Welcome back to my mini series on early intervention teletherapy!  This week, I'm sharing one of my all-time FAVORITE activities: play dough.  As with previous posts, the only thing the SLP will need is a decent internet connection and web camera.  Keep in mind that this is a coaching session for minimally verbal and young children with reduced attention spans, so there is no need for an SLP to have play dough on hand for modeling actions (sorry!)  
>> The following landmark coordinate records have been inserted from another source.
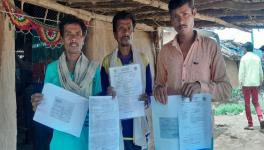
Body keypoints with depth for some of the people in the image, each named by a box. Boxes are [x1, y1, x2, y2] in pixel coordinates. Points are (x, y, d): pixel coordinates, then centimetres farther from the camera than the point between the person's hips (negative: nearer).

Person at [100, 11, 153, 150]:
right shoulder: (107, 61, 4)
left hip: (138, 126, 1)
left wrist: (146, 99, -16)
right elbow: (102, 94, 5)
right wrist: (108, 94, -17)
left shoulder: (143, 59, 5)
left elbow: (150, 92, 5)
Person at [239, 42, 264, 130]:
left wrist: (241, 83, -5)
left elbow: (241, 72, -10)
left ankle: (250, 124, 5)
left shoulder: (244, 58, -6)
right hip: (255, 83, 4)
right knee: (256, 102, 15)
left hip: (246, 83, -3)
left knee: (247, 104, 5)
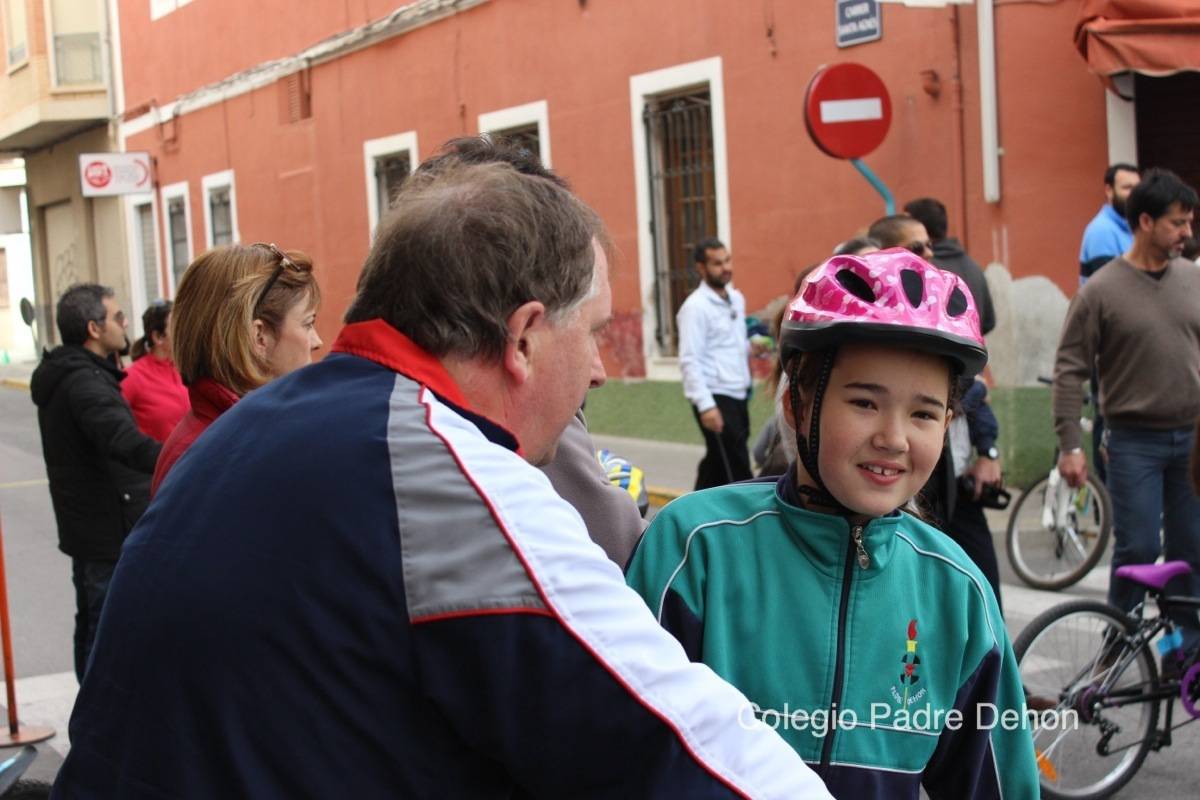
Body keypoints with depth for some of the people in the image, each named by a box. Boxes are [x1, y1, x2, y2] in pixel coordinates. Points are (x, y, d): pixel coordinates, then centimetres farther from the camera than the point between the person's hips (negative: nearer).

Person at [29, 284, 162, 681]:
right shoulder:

Caregivers will need the same set up as the SLP plus the dough and some tools, which can be as simple as cookie cutters and/ or some common, kitchen objects.  The list below offers some specific suggestions:


  • Seasonal cookie cutters like spring flowers, shamrocks, or an umbrella
  • Sturdy plastic cups for making circles and/ or rolling dough
  • Plastic knife for cutting
  • Mixing bowl to store tools and supplies

In the event that the family does not have some play dough on hand, then you can share this recipe for making their own.  I might suggest adding some green food coloring to transform the play dough into grass and decorate it with flowers using plastic gems, pipe cleaners, sea shells, feathers, or outside objects like mini rocks or pine cones.  
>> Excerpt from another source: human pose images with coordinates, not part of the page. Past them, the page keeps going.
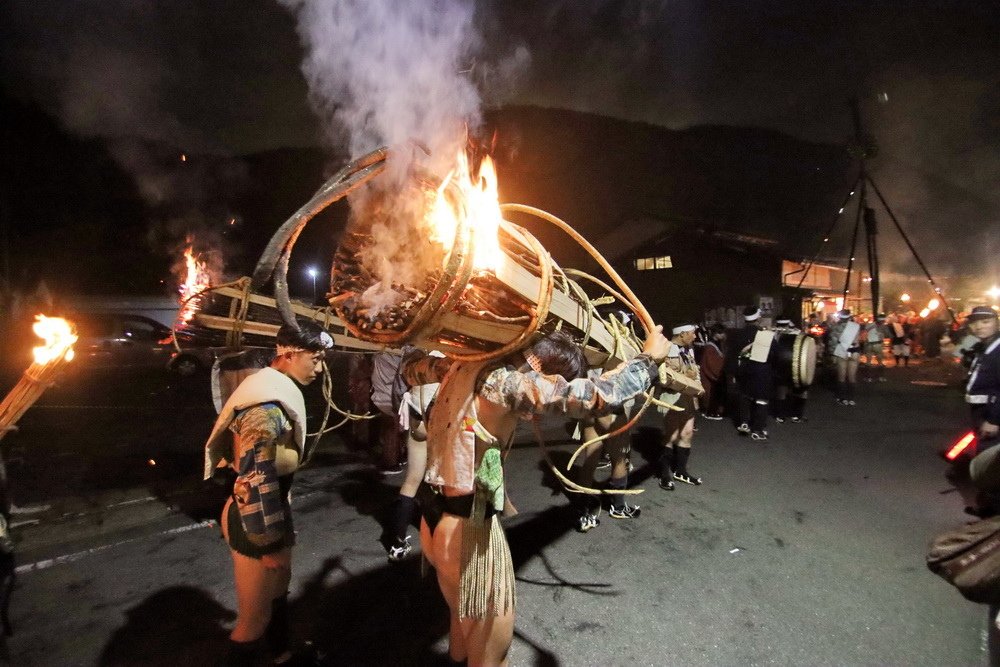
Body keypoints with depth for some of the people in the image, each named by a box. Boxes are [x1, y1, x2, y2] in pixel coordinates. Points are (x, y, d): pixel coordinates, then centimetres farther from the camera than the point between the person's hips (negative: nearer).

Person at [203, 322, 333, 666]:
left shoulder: (279, 390, 4)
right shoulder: (265, 404, -27)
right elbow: (255, 481, -27)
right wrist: (269, 542, -18)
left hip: (273, 511, 10)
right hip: (254, 520, -10)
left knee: (278, 592, 29)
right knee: (255, 618, 9)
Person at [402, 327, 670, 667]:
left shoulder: (464, 367, 2)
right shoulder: (504, 381, -22)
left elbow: (411, 370, 22)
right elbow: (599, 395, -30)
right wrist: (649, 358, -14)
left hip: (436, 520, 8)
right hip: (468, 529, -8)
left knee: (464, 620, 33)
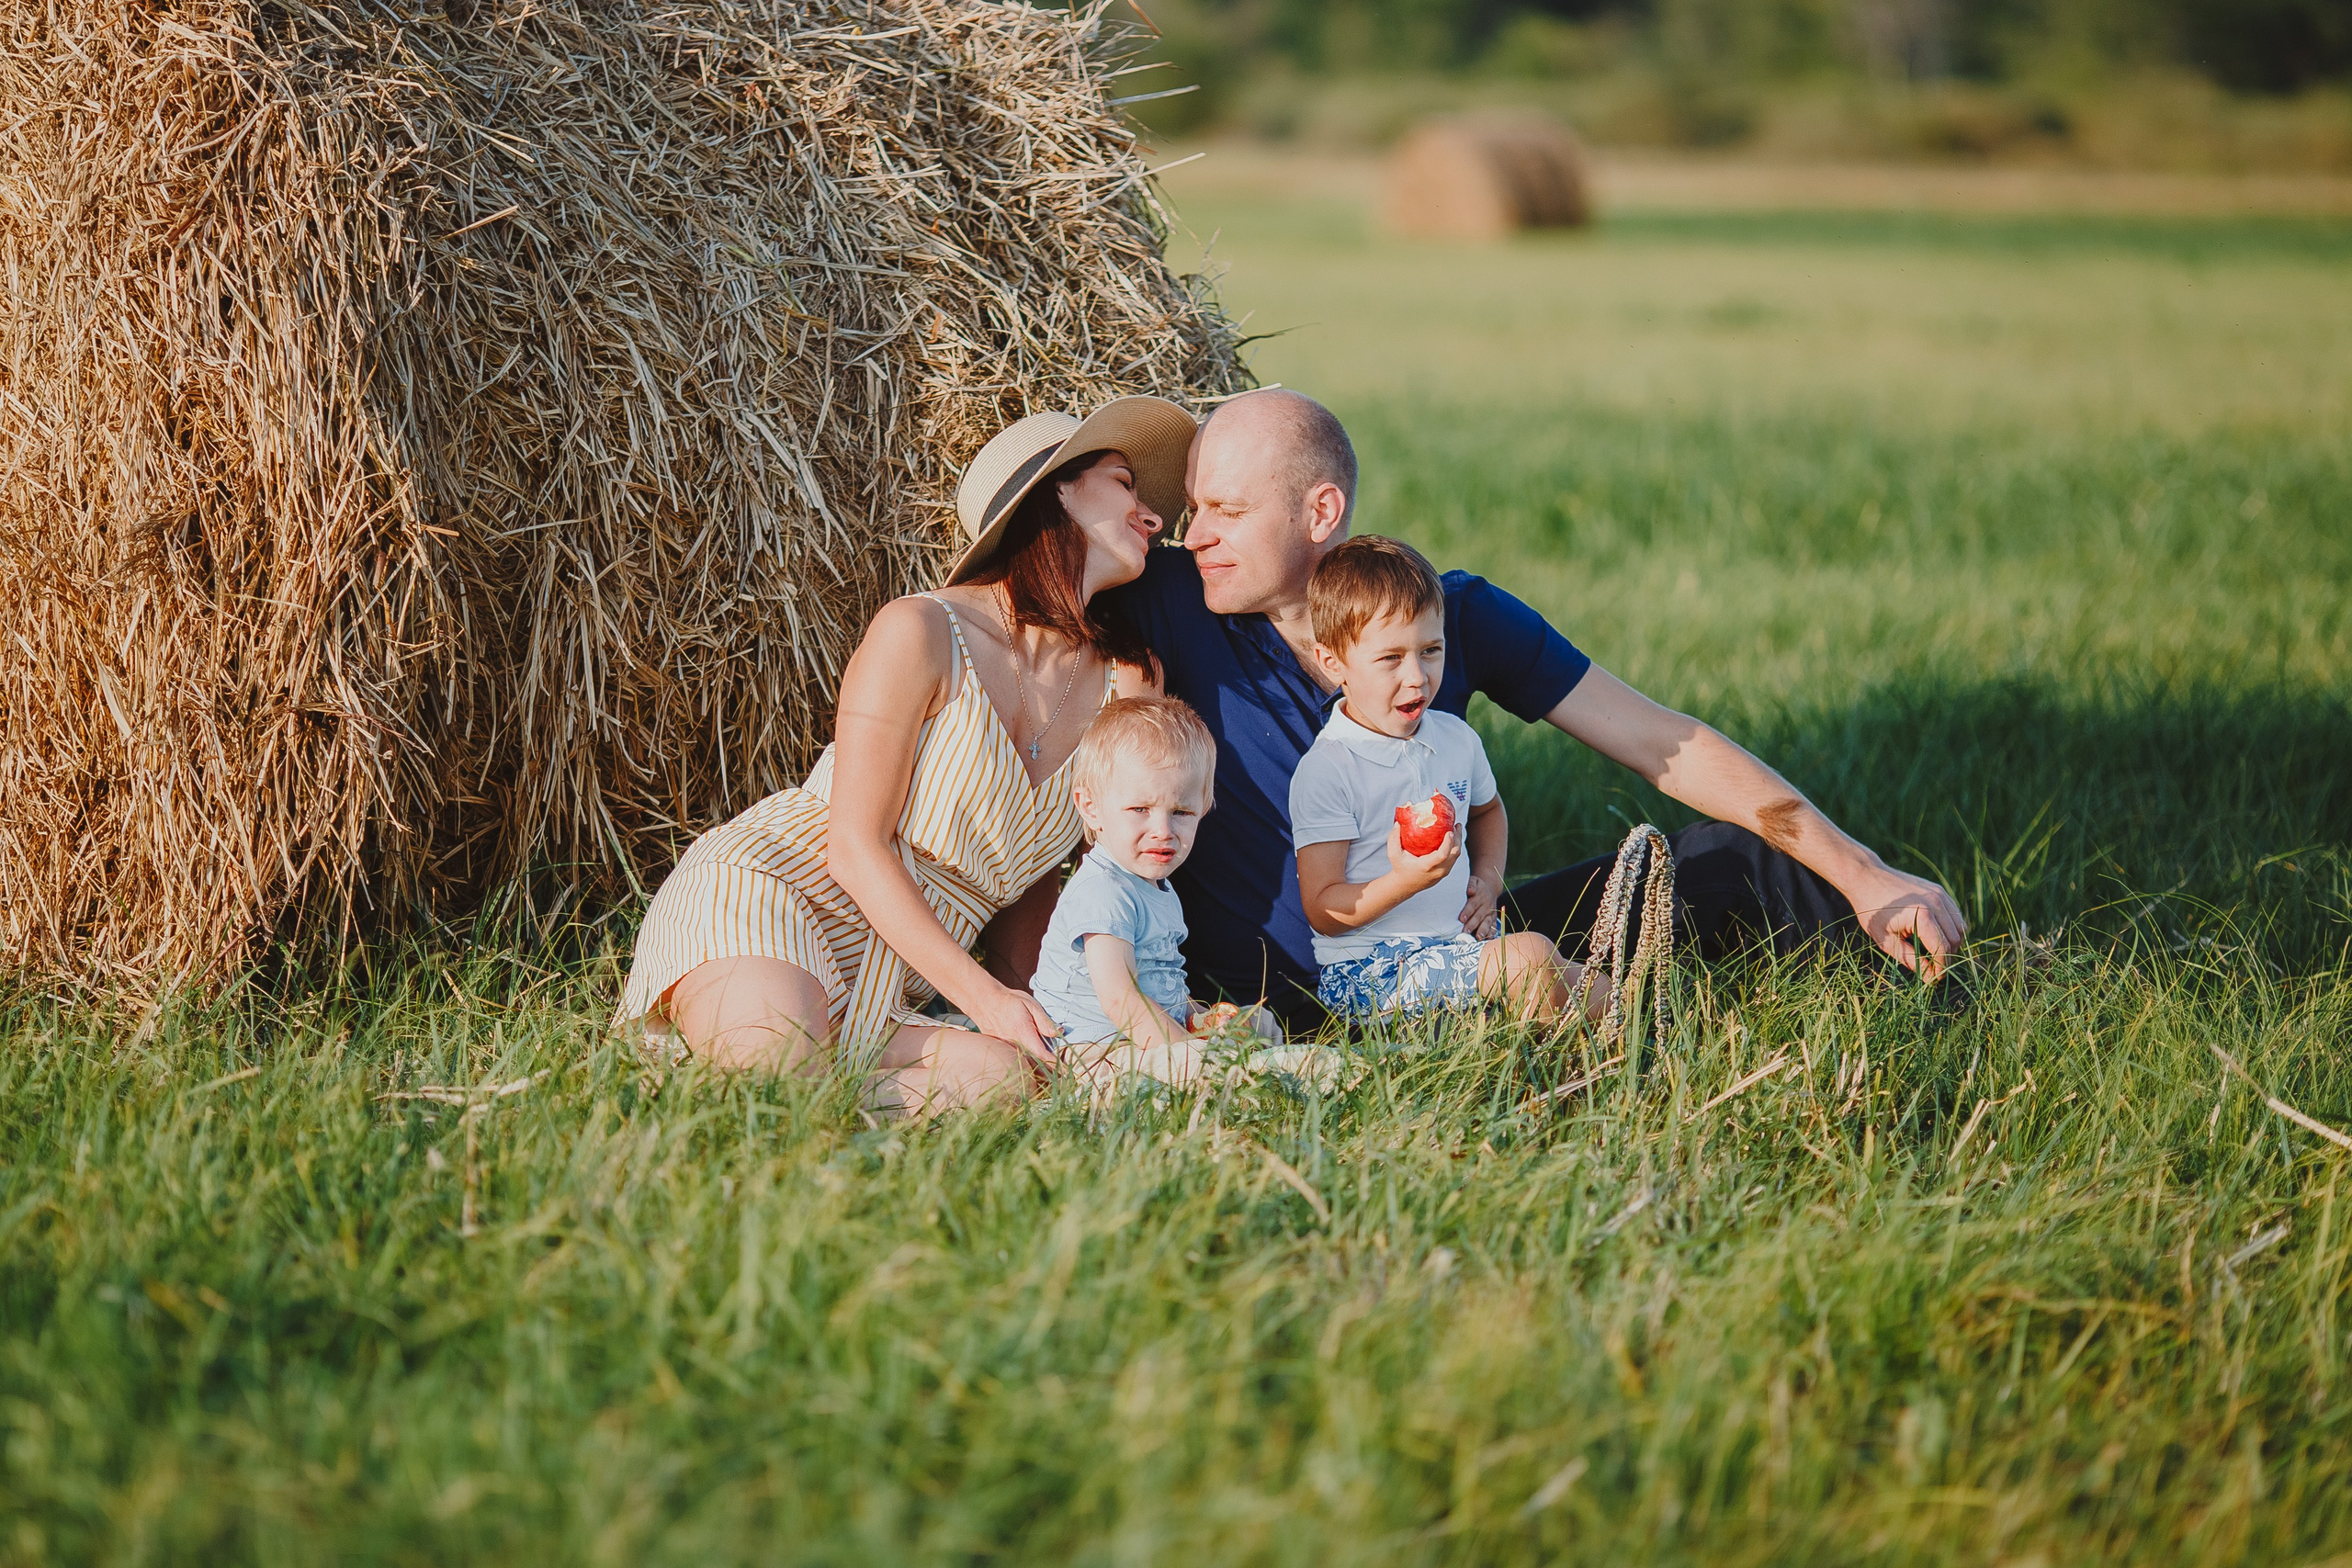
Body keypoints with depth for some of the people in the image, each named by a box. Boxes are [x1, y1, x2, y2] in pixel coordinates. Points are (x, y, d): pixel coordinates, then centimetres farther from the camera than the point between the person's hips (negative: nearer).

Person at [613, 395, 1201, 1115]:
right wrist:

Now, what can we address with play dough?  A better question might be: what CAN'T you target with play dough?  Here are some of my personal favorite ideas that you can share with your families:

  • Create "fossil" imprints with outdoor items retrieved on a scavenger hunt.  Caregivers could use a cell phone to take pictures of the treasures in their yards and then use these visual supports to help their children find those objects.  Target concepts such as same and different while matching objects to impressions.
  • Work on imitating actions to roll, press, smash play dough using familiar tunes to sing a song.
  • Address following directions at the simple or complex levels.
  • Use the play dough to cover puzzle pieces in a bin.  The child then searches for a piece to complete a puzzle.  Pieces shaped like an object can be used to make impressions in the play dough for a conversation piece.
  • Direct families to make a pretty flower with their children. Caregivers should sort whatever objects they have on hand into bins or an appetizer tray, so the decorative items are within sight but out of reach to prompt requesting.
  • Foster pretend play by making small "hats" for Lego figures/ mini objects/ baby dolls.  This also lends for a nice opportunity to work on a simple lexicon: hat, on, off, hat on/off.  Another option would be to make "food" like thin spaghetti, pizza, or hot dogs and then model feeding a baby doll these delicious creations.
  • Coach families to create a play dough pacing board, such as the one pictured below, for multi-syllable word practice.

As with the previous posts in this series, you will want to discuss the activity of choice ahead of your coaching session.  Start the interaction with a check-in on homework from the previous week; review the goals for the day's activity; and then provide feedback once the interaction is complete.  If you have some fun play dough activities to share, then please write them in the comments!  Stay safe and well.